Objectives: 

It was previously reported that the hepatic parasympathetic nervous system plays a role in insulin sensitivity. Here we want to elucidate the importance of both hepatic parasympathetic nervous system and its downstream effector nitric oxide synthase (NOS) as modulators of glucose excursions.

Materials: 

Male Wistar rats (12 weeks old) were studied in the fast and fed state; two experimental groups: sham and hepatic parasympathetic denervated were also studied. A Meal Tolerance Test (MTT) was performed, endogenous glucose production (EGP) was determined by a tracer administered as a continuous perfusion. To assess glucose appearance rate, glucose clearance and glucose disposal the meal was enriched with an additional tracer. Samples were evaluated by LC-MS (Liquid Chromatography – Mass Spectrometry). Insulin sensitivity was determined by a modified hyperinsulinemic euglycemic clamp. NOS isoforms gene expression was determined by RT-PCR, activity of the enzyme was determined using a commercially available kit, NO levels were determined using a chemiluminescence's method. Data are expressed as means ± SEM, values of p < 0.05 were considered statistically significant.
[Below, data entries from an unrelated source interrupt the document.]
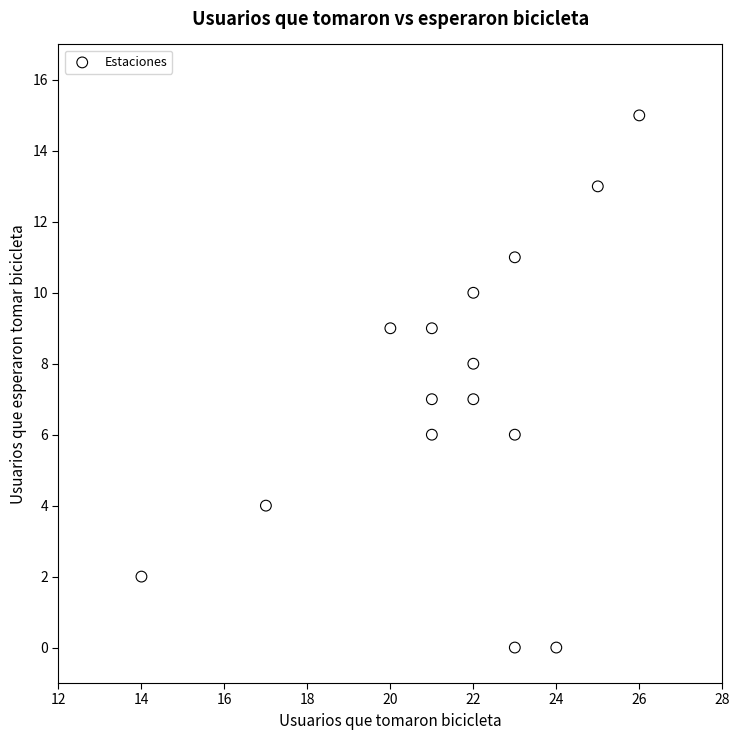

What is the range of X values (max minus min)?

12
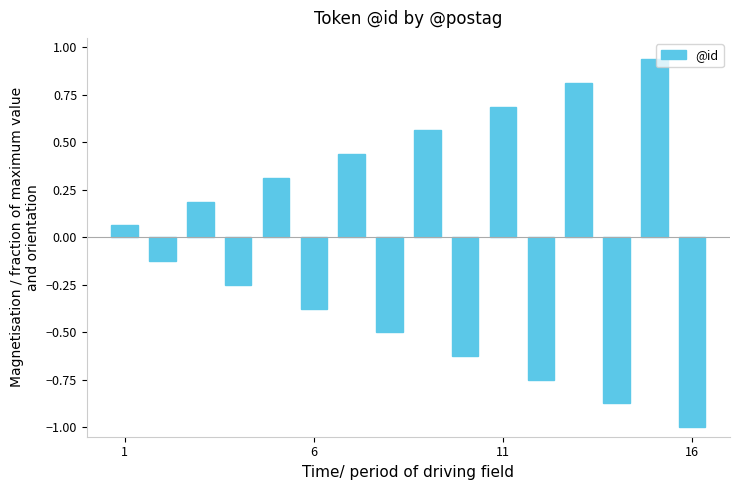

How many bars are there in total?

16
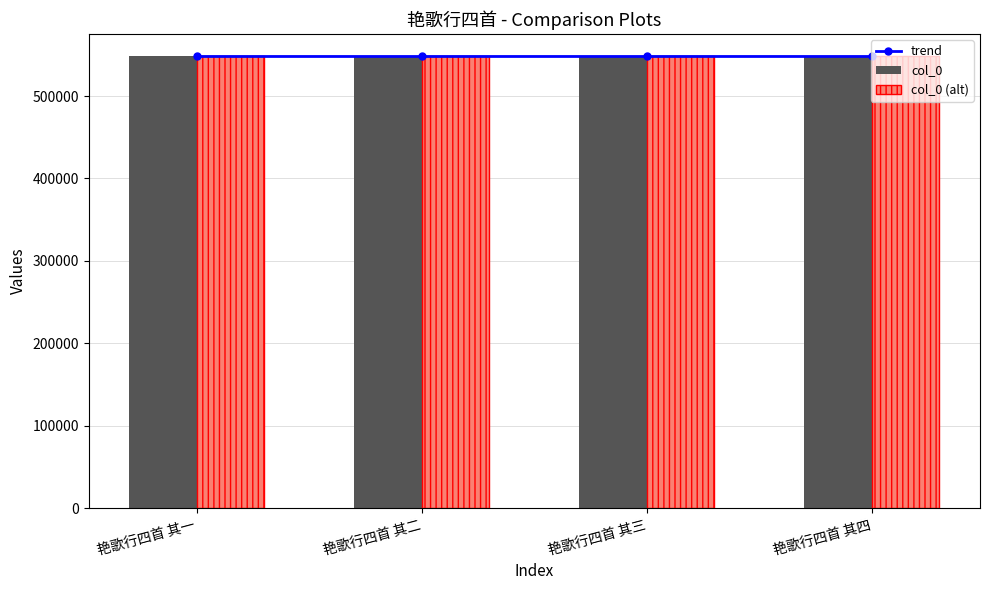

Reading right to left, what are all the values shown in this chart?

trend: 547966	547965	547964	547963
col_0: 547966	547965	547964	547963
col_0 (alt): 547966	547965	547964	547963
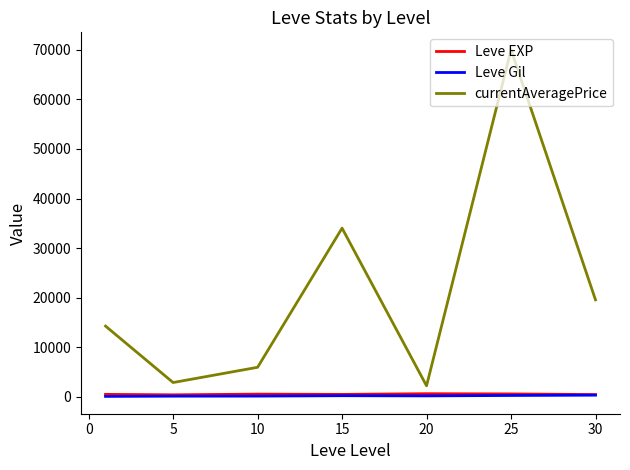

How many values in the currentAveragePrice series are below 14281?

3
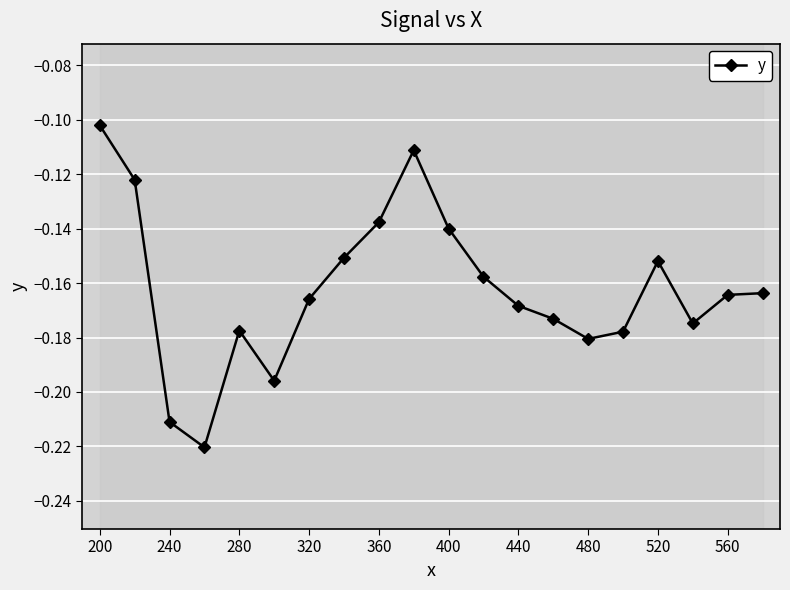

True or false: y has more than 1 points higher than both neighbors.

True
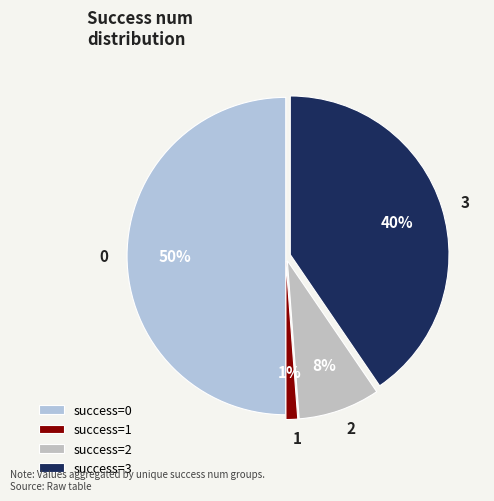

To the nearest percent, what portion does 3 represent?

40%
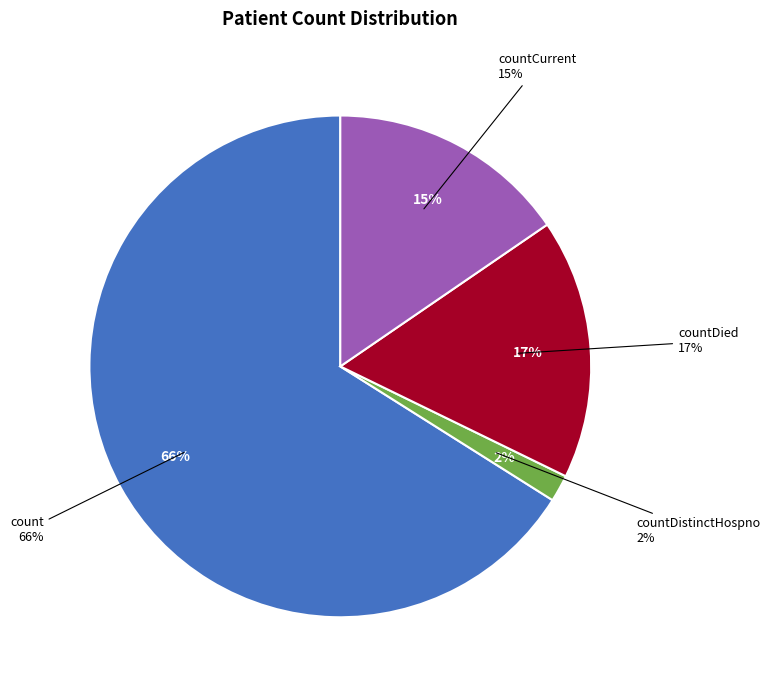

To the nearest percent, what portion does countDied represent?

17%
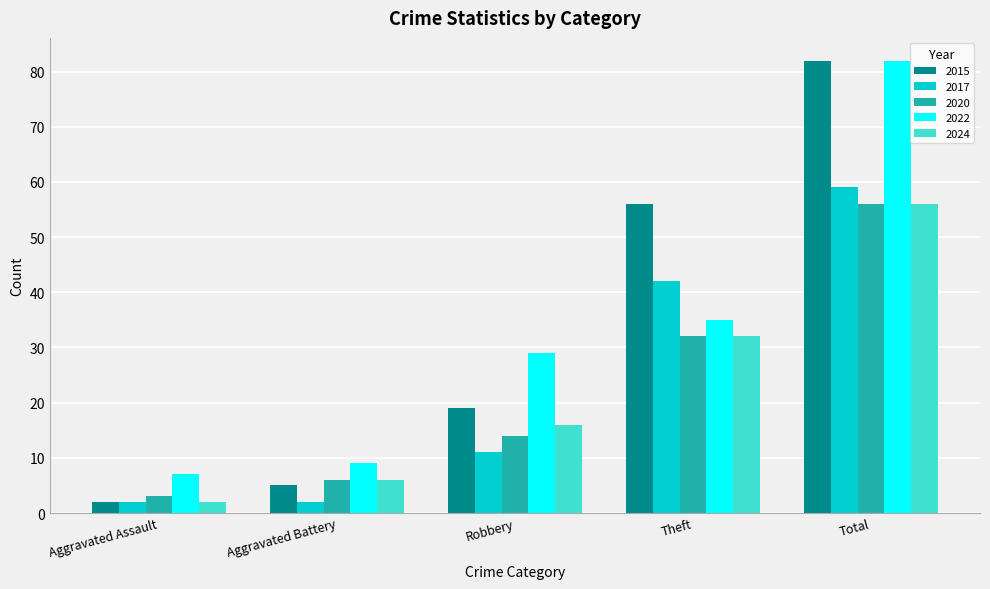

How many values in the 2024 series are below 16?

2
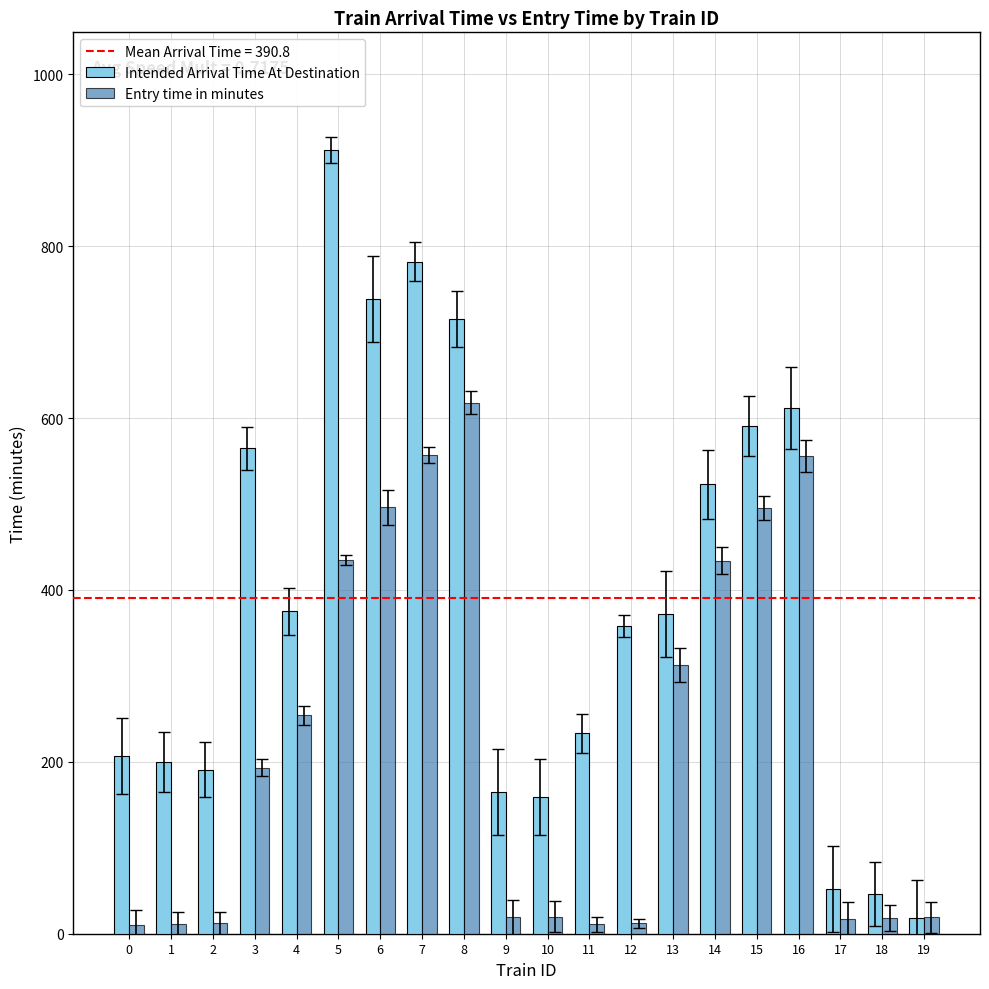

Rank the series by their average value, from highest to lowest.

Intended Arrival Time At Destination, Entry time in minutes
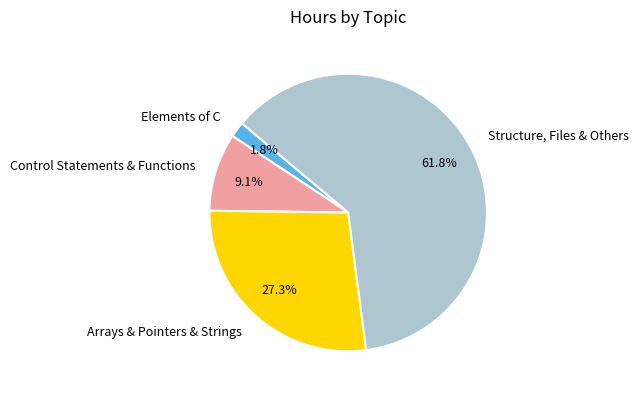

To the nearest percent, what is the average slice percentage?

25%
A two-tailed t test was used to compare mean values in two-group comparisons.

Results: 

Hepatic NOS expression remains unchanged from the fast to the fed state; NOS activity and hepatic NO levels were increased in the fed state and this strongly correlates with an increase in insulin sensitivity. Hepatic parasympathetic denervation did not affect Insulin, c-peptide levels, insulin clearance and endogenous glucose production during the MTT. However, this group showed increased glucose excursions which were a direct result of decreased glucose clearance by 63% (p < 0.0001).

Conclusions: 

The results indicate that the integrity of the hepatic parasympathetic system is essential to maintain whole-body glucose homeostasis. Moreover, the hepatic NOS enzyme is determinant for proper peripheral insulin action.